Going Back to the Beginning: Tuning Logstash on the Collector

I went back to the original Logstash and used the brand new parameters. I reached 17K eps, but the graphs clearly showed that garbage collection was continuously active. So I tried to increase memory size well beyond the “safe” threshold of half of the total amount of RAM, from 8GB to 14GB out of 16GB available.

That’s when I reached the desired constant rate of 23K eps:

Each sudden drop in memory usage represents a garbage collection event, which means that the JVM is on hold and memory is being compacted. This pattern is a clear indication that there is not enough memory!

I was left with two ways to solve the problem: either begging the Linux admins for more resources (RAM) without any guarantee that I could cope with the same traffic, or find another way.

A Happy Ending: Filebeat on the Collector

After my tedious experience with Logstash, I decided to give Filebeat a try. I found a particularly interesting article on the Elasticsearch blog that describes the process of tuning Filebeat. Two of the main parameters involved in tuning are bulk_max_size and worker. According to the linked blog post, usually big bulk sizes are better. However in my experiments it didn’t make much difference. Actually, increasing it didn’t lead to the expected performance (perhaps due to the I/O-bound nature of my requests). The number of workers instead did make a big difference: from 3K eps I went to 8K eps (with 100 workers). With netstat I saw that the number of connections is equal to the product of the number of workers and hosts.

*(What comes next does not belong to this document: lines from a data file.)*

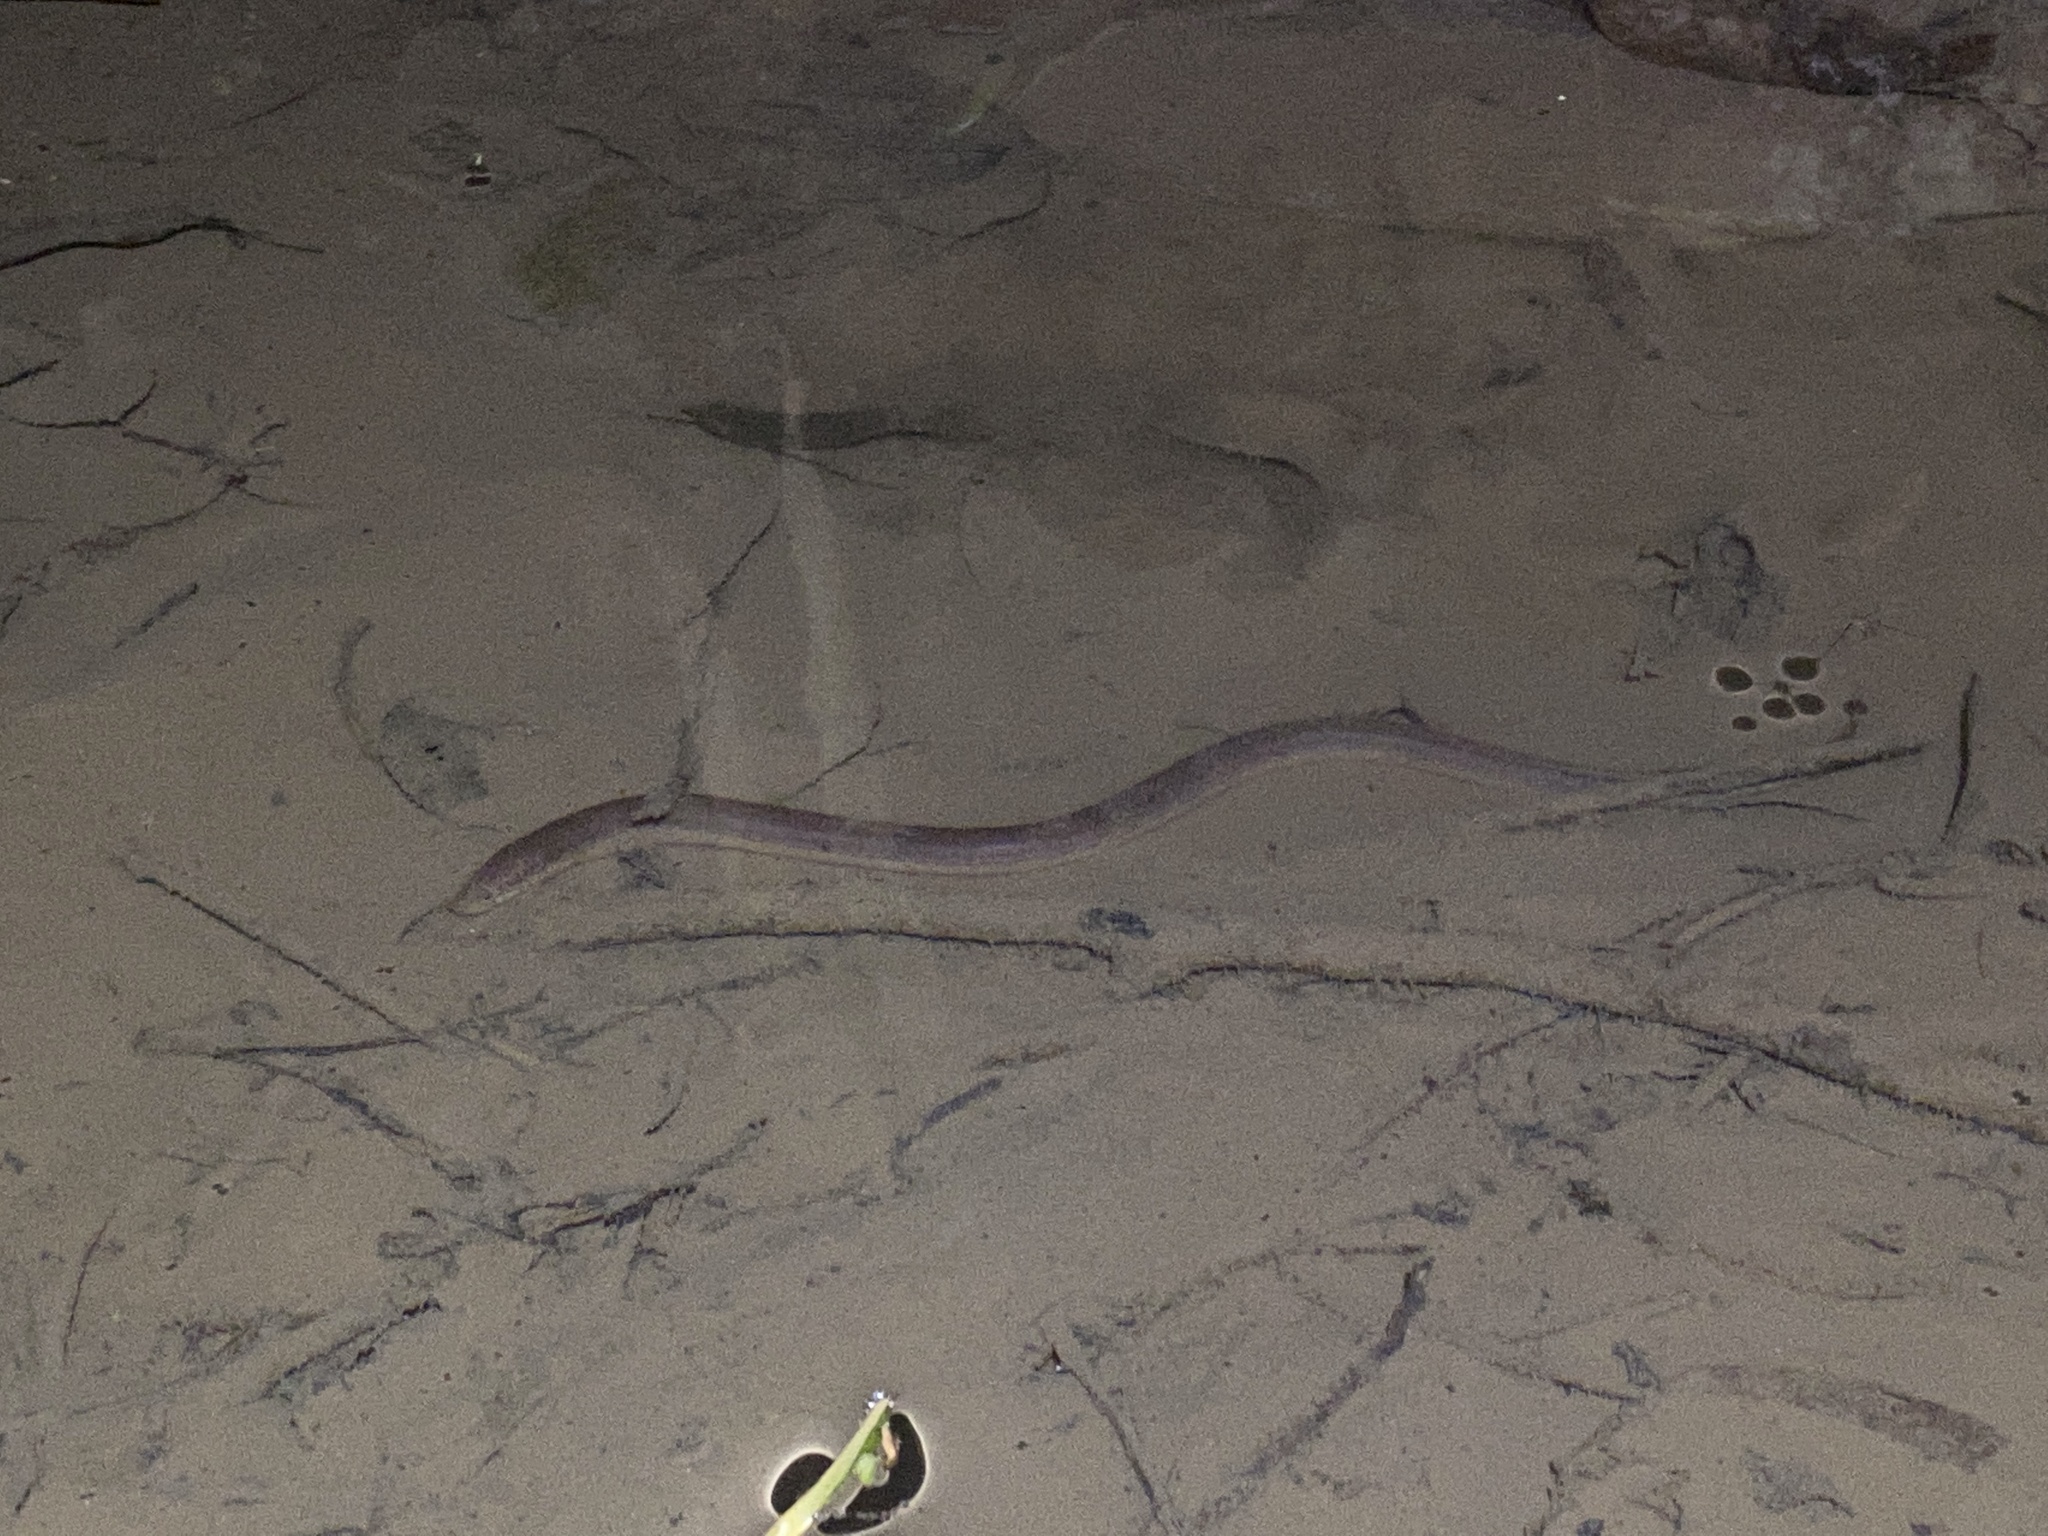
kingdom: Animalia
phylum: Chordata
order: Synbranchiformes
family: Synbranchidae
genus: Synbranchus
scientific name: Synbranchus marmoratus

However, the results were still not enough. So I decided to also increase the memory queue: doubling, quadrupling and so on always brings better performance. So I decided to set a large number 96000 (against the default 2048) and that’s when I reached 32K eps. The servers were responding from time to time with “429 too many requests” warnings, meaning that Filebeat was saturating the servers with less than 2GB of RAM.

32K eps meant that each second the pipeline would catch up on 9K events. So after about 2 hours, the queue had emptied:

Over a period of four days , the situation looked very stable:

The memory usage is a fraction of what’s needed by Logstash, and the trend is pretty clear. Occasionally the failure rate is non-zero, meaning that the Elasticsearch Servers are occupied and cannot process all requests.

Lessons Learned

“Know your Enemy”: Before collecting logs from a new source, we highly recommend that you know your expected traffic rate
Persistent queue sounds intriguing, but disk I/O is a limiting factor, even with super fast SSDs. One viable approach could be to distribute the load across multiple Logstash instances. This would require a load-balancer between the rsyslog source and Logstash.
Logstash tuning is possible and advisable, but memory usage increases massively. Since the JVM cannot efficiently use more than 32GB of heap space, we reach another limit.
Filebeat is really as lightweight as promised, and the Go runtime system can really exploit hardware resources, especially in the presence of I/O-bound processes, such as in this case where the main objective of Filebeat was to indicate which pipeline to use.
Performance tuning is an exciting process with steps both forward and backward. The important thing is to not give up!